Page excerpt =
Tyler
Tyler

Reputation: 3813

Do instantiated objects of the same class add to memory (C#)?

I am currently working on a game for fun and had a question about c# performance.

I have two methods of doing the same task (below). I prefer Method 2, but I am worried about instantiating a class (PlayerMover) for each player (perhaps 100 players). Will it then keep 100 copies of PlayerMover in memory (one for each player)? In my examples below I only instantiate PlayerMover, but in reality it could be 10 different classes per player (PlayerSpawner, PlayerDespawner, etc.).

Method 1

class Player {
}
class Game {
    private PlayerMover _mover;
    private List<Player> _players;

    public Game() {
        _mover = new PlayerMover();
    }

    public void tick() {
        foreach (Player player in _players) {
            _mover.Move(player);
        }
    }
}

Method 2

class Player {
    private PlayerMover _mover;

    public Player() {
        _mover = new PlayerMover();
    }

    public void Move() {
        _mover.Move(this);
    }
}
class Game {
    private List<Player> _players;

    public void tick() {
        foreach (Player player in _players) {
            player.Move(player);
        }
    }
}

Upvotes: 1

Views: 412

Answers (2)

Christopher
Christopher

Reputation: 9804

I am currently working on a game for fun and had a question about c# performance.

Please read the Speed rant. However you do have a rare example where it might mater, if only due to the sheer scale.

I prefer Method 2, but I am worried about instantiating a class (PlayerMover) for each player (perhaps 100 players). Will it then keep 100 copies of PlayerMover in memory (one for each player)?

Data section =
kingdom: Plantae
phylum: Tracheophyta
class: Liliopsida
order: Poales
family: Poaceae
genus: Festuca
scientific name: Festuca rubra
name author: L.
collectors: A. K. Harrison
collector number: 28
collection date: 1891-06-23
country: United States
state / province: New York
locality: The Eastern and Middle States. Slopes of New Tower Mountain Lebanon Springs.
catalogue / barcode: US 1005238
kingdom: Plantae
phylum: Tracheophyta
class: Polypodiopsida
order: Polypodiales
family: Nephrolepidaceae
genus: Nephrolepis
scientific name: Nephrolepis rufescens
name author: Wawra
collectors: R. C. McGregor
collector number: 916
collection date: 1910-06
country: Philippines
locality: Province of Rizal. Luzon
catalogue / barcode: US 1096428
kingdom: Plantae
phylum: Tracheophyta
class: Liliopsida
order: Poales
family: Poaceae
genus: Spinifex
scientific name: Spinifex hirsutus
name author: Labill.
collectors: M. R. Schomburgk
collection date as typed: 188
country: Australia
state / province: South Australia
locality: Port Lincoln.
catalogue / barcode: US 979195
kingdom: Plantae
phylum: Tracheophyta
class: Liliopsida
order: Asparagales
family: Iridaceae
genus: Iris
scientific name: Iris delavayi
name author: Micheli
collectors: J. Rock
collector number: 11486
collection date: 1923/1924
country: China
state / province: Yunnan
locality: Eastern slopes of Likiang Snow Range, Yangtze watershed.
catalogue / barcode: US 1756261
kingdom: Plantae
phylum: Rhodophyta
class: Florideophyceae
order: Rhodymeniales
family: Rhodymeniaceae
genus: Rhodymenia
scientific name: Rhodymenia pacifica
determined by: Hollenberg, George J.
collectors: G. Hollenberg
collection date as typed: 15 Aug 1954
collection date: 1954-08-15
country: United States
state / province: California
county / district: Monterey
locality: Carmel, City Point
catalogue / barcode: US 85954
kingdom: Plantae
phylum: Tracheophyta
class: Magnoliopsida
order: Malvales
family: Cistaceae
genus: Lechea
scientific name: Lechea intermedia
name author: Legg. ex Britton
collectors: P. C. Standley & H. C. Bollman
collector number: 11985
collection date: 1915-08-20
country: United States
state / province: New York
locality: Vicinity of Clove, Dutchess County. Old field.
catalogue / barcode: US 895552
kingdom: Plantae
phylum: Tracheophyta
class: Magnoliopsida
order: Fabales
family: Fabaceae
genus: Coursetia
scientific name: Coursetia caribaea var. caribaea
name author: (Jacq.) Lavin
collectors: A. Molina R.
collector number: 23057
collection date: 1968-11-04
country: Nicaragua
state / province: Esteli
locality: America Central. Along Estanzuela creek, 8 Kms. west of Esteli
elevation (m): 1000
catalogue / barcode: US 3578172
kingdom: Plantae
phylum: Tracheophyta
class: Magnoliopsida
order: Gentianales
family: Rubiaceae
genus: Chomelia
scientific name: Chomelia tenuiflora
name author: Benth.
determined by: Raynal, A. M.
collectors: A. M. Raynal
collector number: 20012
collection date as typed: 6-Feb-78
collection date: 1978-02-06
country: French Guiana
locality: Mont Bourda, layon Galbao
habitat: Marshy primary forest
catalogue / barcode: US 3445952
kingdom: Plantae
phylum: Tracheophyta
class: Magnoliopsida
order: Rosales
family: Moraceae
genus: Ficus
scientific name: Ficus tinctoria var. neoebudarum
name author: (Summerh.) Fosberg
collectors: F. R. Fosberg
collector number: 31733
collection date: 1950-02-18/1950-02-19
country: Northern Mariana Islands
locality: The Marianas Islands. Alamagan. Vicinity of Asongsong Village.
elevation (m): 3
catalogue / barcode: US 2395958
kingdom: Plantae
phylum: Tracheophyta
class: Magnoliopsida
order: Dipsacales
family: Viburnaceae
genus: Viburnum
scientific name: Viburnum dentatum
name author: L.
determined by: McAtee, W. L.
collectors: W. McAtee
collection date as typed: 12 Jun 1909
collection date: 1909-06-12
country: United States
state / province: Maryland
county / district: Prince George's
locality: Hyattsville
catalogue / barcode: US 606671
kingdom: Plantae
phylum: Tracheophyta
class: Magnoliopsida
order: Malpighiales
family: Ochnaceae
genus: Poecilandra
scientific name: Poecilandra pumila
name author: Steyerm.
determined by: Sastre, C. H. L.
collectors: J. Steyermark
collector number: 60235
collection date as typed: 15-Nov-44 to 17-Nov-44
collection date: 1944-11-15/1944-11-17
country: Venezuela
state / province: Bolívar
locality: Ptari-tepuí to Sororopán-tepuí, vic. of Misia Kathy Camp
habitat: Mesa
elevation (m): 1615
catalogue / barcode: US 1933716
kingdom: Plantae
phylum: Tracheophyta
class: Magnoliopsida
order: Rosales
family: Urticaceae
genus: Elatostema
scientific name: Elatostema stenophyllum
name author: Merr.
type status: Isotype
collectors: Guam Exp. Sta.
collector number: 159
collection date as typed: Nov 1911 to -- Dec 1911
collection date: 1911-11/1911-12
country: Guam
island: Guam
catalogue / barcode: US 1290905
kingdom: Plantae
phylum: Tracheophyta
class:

Work instruction 1 = Return everything from "Reputation: 3813" down to "(PlayerSpawner, PlayerDespawner, etc.)." in the page on C# object instances and memory, copied word for word.
Work instruction 2 = Write the next part of the page on C# object instances and memory, continuing on from its final line.

Answer space 1 =
Reputation: 3813

Do instantiated objects of the same class add to memory (C#)?

I am currently working on a game for fun and had a question about c# performance.

I have two methods of doing the same task (below). I prefer Method 2, but I am worried about instantiating a class (PlayerMover) for each player (perhaps 100 players). Will it then keep 100 copies of PlayerMover in memory (one for each player)? In my examples below I only instantiate PlayerMover, but in reality it could be 10 different classes per player (PlayerSpawner, PlayerDespawner, etc.).

Answer space 2 =
Yes, creating a new Instance will consume memory for each instance. And they can not be collected while the Player wrapping around them can not be collected. I could not find a definition of the class PlayerMover online. Some classes do not work properly if you do not keep a instance for each player. Some only work properly if you keep one instance around (Random is a good example). But I could find no information one way or the other, so I asume it is the bulk of "neutral" classes.

Unless there is some actuall technical need for one over the other, I would prefer wichever one is easier to read and code. For me readability always takes precendence over minor performance impacts.

Upvotes: 2

Benoit Bouckaert
Benoit Bouckaert

Reputation: 65

In the first way, only one PlayerMover will be instanciated.

In the second one, none will be instanciated, as you don't create instances of your Player class. But if you do, there will be as much PlayerMover as Player instances.